I don't really know Python, but this link seems to be relevant:
http://infohost.nmt.edu/tcc/help/lang/python/examples/pyskip/
I presume you need it sorted because you access element by rank in the sorted order?
You can use any implementation of any balanced binary tree, with the additional information at each node which tells you the numbers of descendants of that node (usually called the Order Statistic Binary Tree).
With this structure, given the rank of an element (even min/max), you can access/delete it in O(log n) time.
This makes all operations (access/insert/delete by rank, pop front/back, insert/delete/search by value) O(logn) time, while allowing custom sort methods.
Also, apparently python has an AVL tree (one of the first balanced tree structures) implementation which supports order statistics: http://www.python.org/ftp/python/contrib-09-Dec-1999/DataStructures/avl.README
So you won't need a custom implementation.

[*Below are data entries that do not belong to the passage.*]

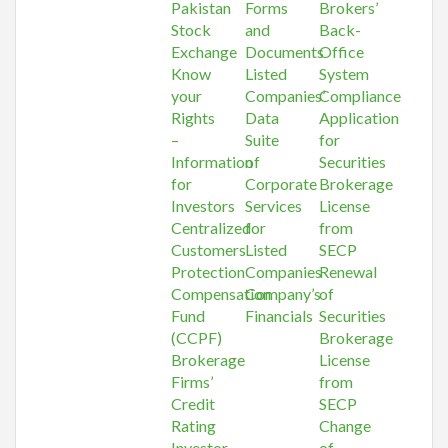
Pakistan
Forms
Brokers’
Stock
and
Back-
Exchange
Documents
Office
Know
Listed
System
your
Companies’
Compliance
Rights
Data
Application
–
Suite
for
Information
of
Securities
for
Corporate
Brokerage
Investors
Services
License
Centralized
for
from
Customers
Listed
SECP
Protection
Companies
Renewal
Compensation
Company’s
of
Fund
Financials
Securities
(CCPF)
Brokerage
Brokerage
License
Firms’
from
Credit
SECP
Rating
Change
Investor
of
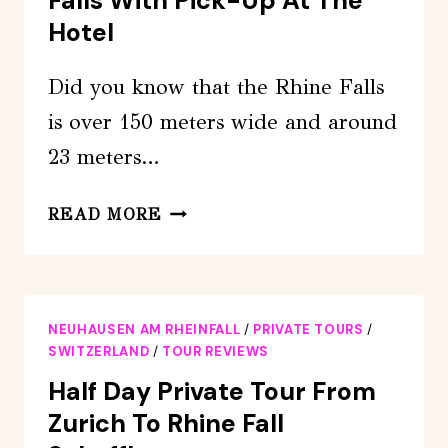
Falls With Pick-Up At The
Hotel
Did you know that the Rhine Falls
is over 150 meters wide and around
23 meters…
PRIVATE
READ MORE
TOUR
TO
THE
RHINE
NEUHAUSEN AM RHEINFALL
/
PRIVATE TOURS
/
FALLS
SWITZERLAND
/
TOUR REVIEWS
WITH
Half Day Private Tour From
PICK-
Zurich To Rhine Fall
UP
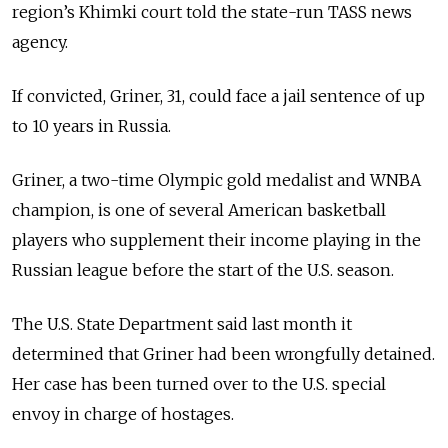
region’s Khimki court told the state-run TASS news
agency.
If convicted, Griner, 31, could face a jail sentence of up
to 10 years in Russia.
Griner, a two-time Olympic gold medalist and WNBA
champion, is one of several American basketball
players who supplement their income playing in the
Russian league before the start of the U.S. season.
The U.S. State Department said last month it
determined that Griner had been wrongfully detained.
Her case has been turned over to the U.S. special
envoy in charge of hostages.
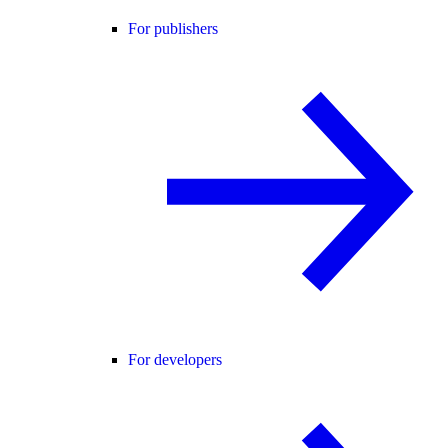
For publishers
For developers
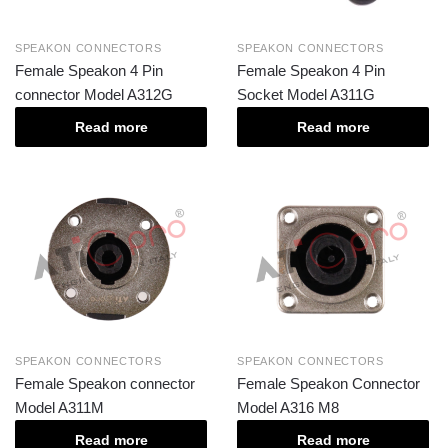
SPEAKON CONNECTORS
SPEAKON CONNECTORS
Female Speakon 4 Pin
Female Speakon 4 Pin
connector Model A312G
Socket Model A311G
Read more
Read more
SPEAKON CONNECTORS
SPEAKON CONNECTORS
Female Speakon connector
Female Speakon Connector
Model A311M
Model A316 M8
Read more
Read more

Except for the hashing, what you're looking for is a double-ended priority queue, aka a priority deque.
If your need for sorting doesn't extend beyond managing the min and max of your data, another structure for you to look at might be an interval heap, which has the advantage of O(1) lookup of both min and max if you need to peek at values (though deleteMin and deleteMax are still O(log(N)) ). Unfortunately, I'm not aware of any implementations in Python, so I think you'd have to roll your own.

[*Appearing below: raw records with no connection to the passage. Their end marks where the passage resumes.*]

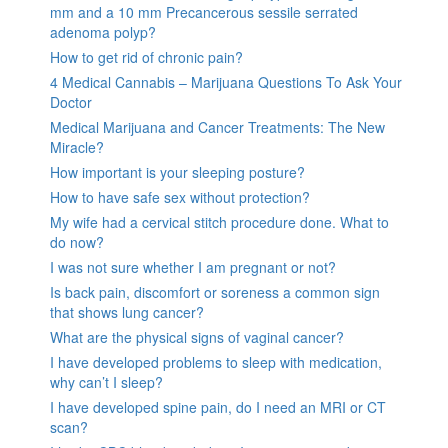
mm and a 10 mm Precancerous sessile serrated
adenoma polyp?
How to get rid of chronic pain?
4 Medical Cannabis – Marijuana Questions To Ask Your
Doctor
Medical Marijuana and Cancer Treatments: The New
Miracle?
How important is your sleeping posture?
How to have safe sex without protection?
My wife had a cervical stitch procedure done. What to
do now?
I was not sure whether I am pregnant or not?
Is back pain, discomfort or soreness a common sign
that shows lung cancer?
What are the physical signs of vaginal cancer?
I have developed problems to sleep with medication,
why can’t I sleep?
I have developed spine pain, do I need an MRI or CT
scan?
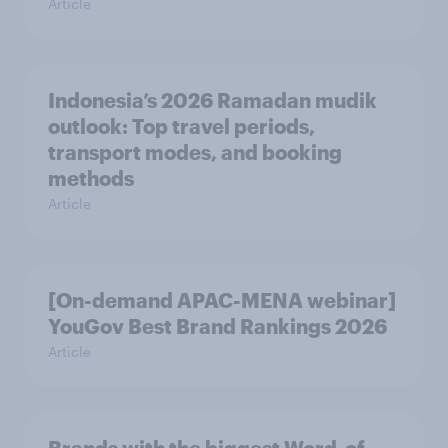
Article
Indonesia’s 2026 Ramadan mudik
outlook: Top travel periods,
transport modes, and booking
methods
Article
[On-demand APAC-MENA webinar]
YouGov Best Brand Rankings 2026
Article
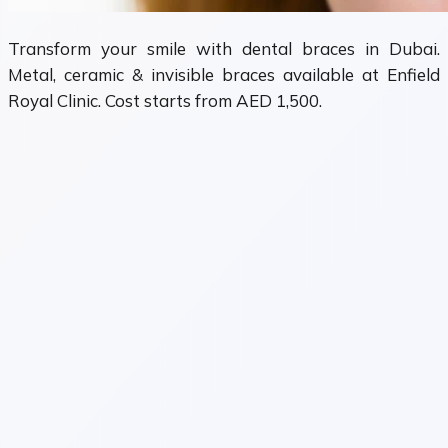
Transform your smile with dental braces in Dubai.
Metal, ceramic & invisible braces available at Enfield
Royal Clinic. Cost starts from AED 1,500.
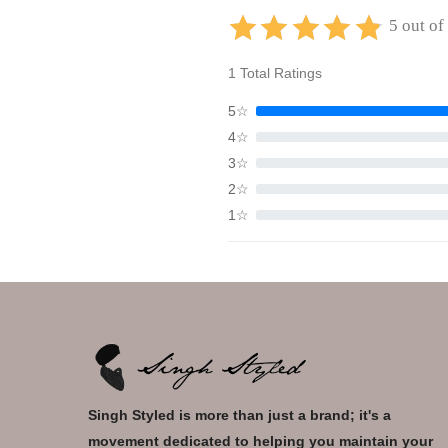
5 out of
1 Total Ratings
5☆
4☆
3☆
2☆
1☆
Singh Styled is more than just a brand; it's a
movement dedicated to helping you maintain your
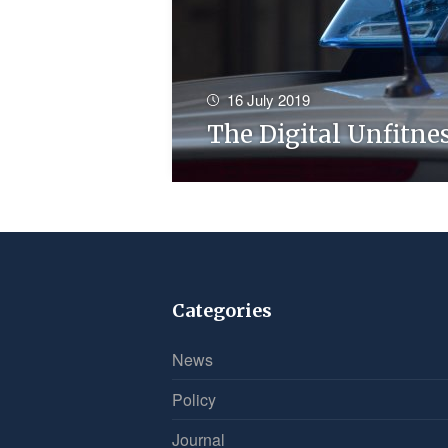
16 July 2019
The Digital Unfitne
Categories
News
Policy
Journal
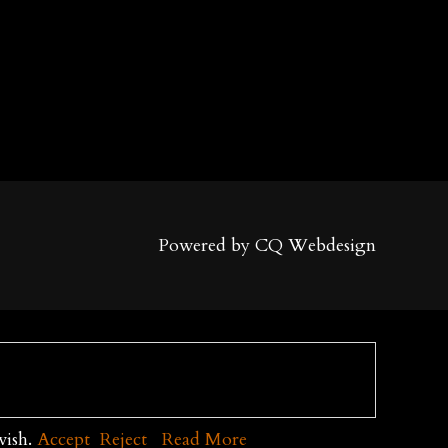
Powered by CQ Webdesign
wish.
Accept
Reject
Read More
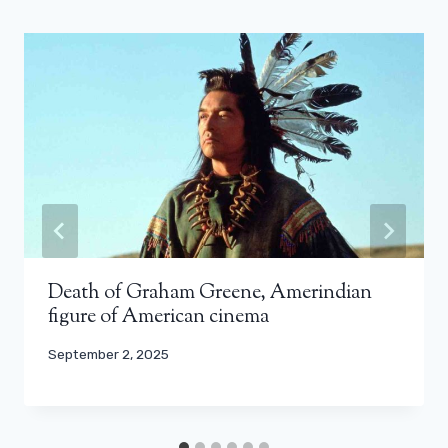
Death of Graham Greene, Amerindian
figure of American cinema
September 2, 2025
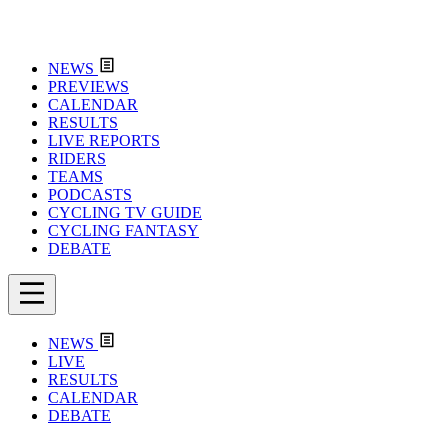
NEWS
PREVIEWS
CALENDAR
RESULTS
LIVE REPORTS
RIDERS
TEAMS
PODCASTS
CYCLING TV GUIDE
CYCLING FANTASY
DEBATE
NEWS
LIVE
RESULTS
CALENDAR
DEBATE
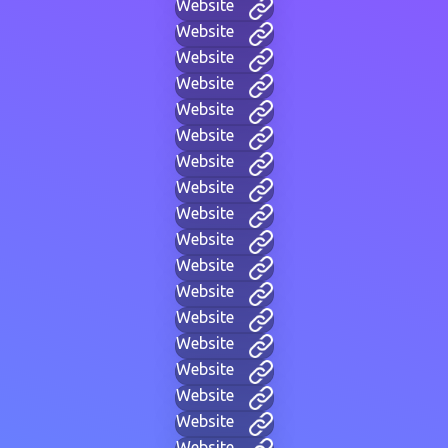
Website
Website
Website
Website
Website
Website
Website
Website
Website
Website
Website
Website
Website
Website
Website
Website
Website
Website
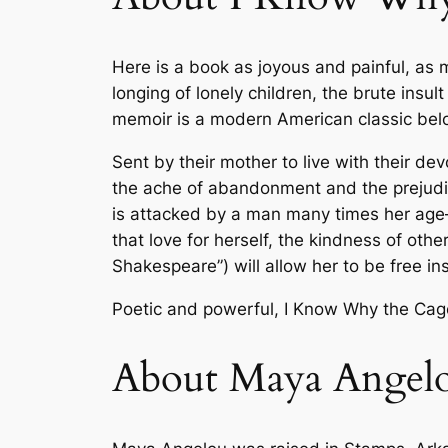
Here is a book as joyous and painful, as
longing of lonely children, the brute ins
memoir is a modern American classic bel
Sent by their mother to live with their de
the ache of abandonment and the prejudice
is attacked by a man many times her age—a
that love for herself, the kindness of othe
Shakespeare”) will allow her to be free in
Poetic and powerful,
I Know Why the Cag
About Maya Angel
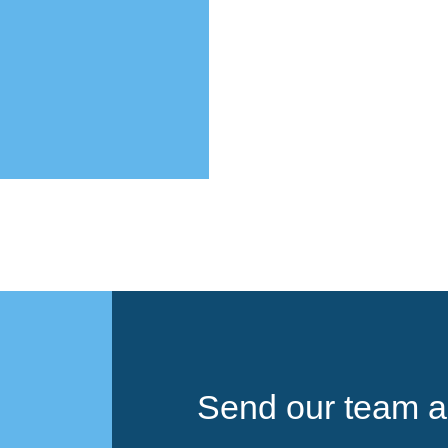
Send our team a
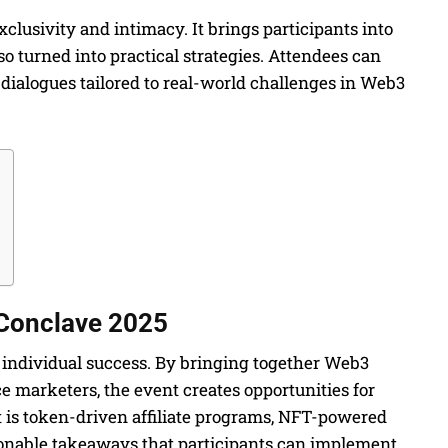
clusivity and intimacy. It brings participants into
o turned into practical strategies. Attendees can
dialogues tailored to real-world challenges in Web3
 Conclave 2025
es individual success. By bringing together Web3
 marketers, the event creates opportunities for
t is token-driven affiliate programs, NFT-powered
ionable takeaways that participants can implement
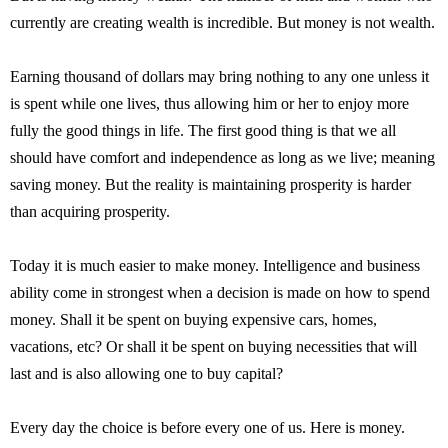
currently are creating wealth is incredible. But money is not wealth.
Earning thousand of dollars may bring nothing to any one unless it
is spent while one lives, thus allowing him or her to enjoy more
fully the good things in life. The first good thing is that we all
should have comfort and independence as long as we live; meaning
saving money. But the reality is maintaining prosperity is harder
than acquiring prosperity.
Today it is much easier to make money. Intelligence and business
ability come in strongest when a decision is made on how to spend
money. Shall it be spent on buying expensive cars, homes,
vacations, etc? Or shall it be spent on buying necessities that will
last and is also allowing one to buy capital?
Every day the choice is before every one of us. Here is money.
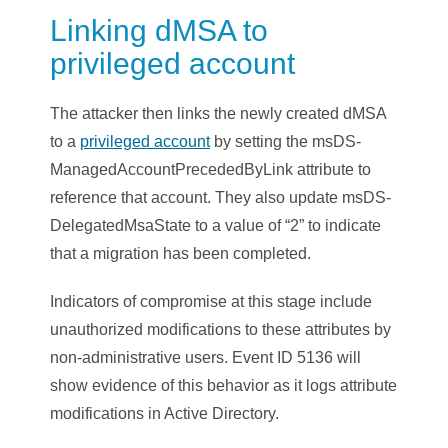
Linking dMSA to
privileged account
The attacker then links the newly created dMSA
to a
privileged account
by setting the msDS-
ManagedAccountPrecededByLink attribute to
reference that account. They also update msDS-
DelegatedMsaState to a value of “2” to indicate
that a migration has been completed.
Indicators of compromise at this stage include
unauthorized modifications to these attributes by
non-administrative users. Event ID 5136 will
show evidence of this behavior as it logs attribute
modifications in Active Directory.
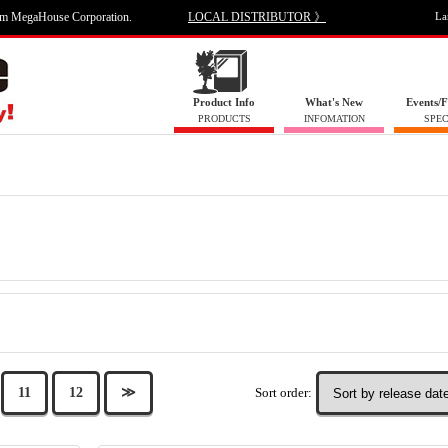
om MegaHouse Corporation.
LOCAL DISTRIBUTOR 》
La
Product Info
What's New
Events/F
PRODUCTS
INFOMATION
SPEC
Sort order:
11
12
≫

Here's an addendum to an algorithms textbook that describes interval heaps if you're interested:
http://www.mhhe.com/engcs/compsci/sahni/enrich/c9/interval.pdf
If you can really allow O(log n) for pop, dequeue, and insert, then a simple balanced search tree like red-black tree is definitely sufficient.
You can optimize this of course by maintaining a direct pointer to the smallest and largest element in the tree, and then updating it when you (1) insert elements into the tree or (2) pop or dequeue, which of course invalidate the resp. pointer. But because the tree is balanced, there's some shuffling going out anyway, and you can update the corr. pointer at the same time.
There is also something called min-max heap (see the Wikipedia entry for Binary Heap), which implements exactly a "double-ended priority queue", i.e. a queue where you can pop both from front end and the rear end. However there you can't access the whole list of objects in order, whereas a search tree can be iterated efficiently through in O(n) time.
The benefit of a min-max heap however is that the current min and max objects can be read in O(1) time, a search tree requires O(log(n)) just to read the min or max object unless you have the cached pointers as I mentioned above.
If this were Java I'd use a TreeSet with the NavigableSet interface.
This is implemented as a Red-Black-Tree.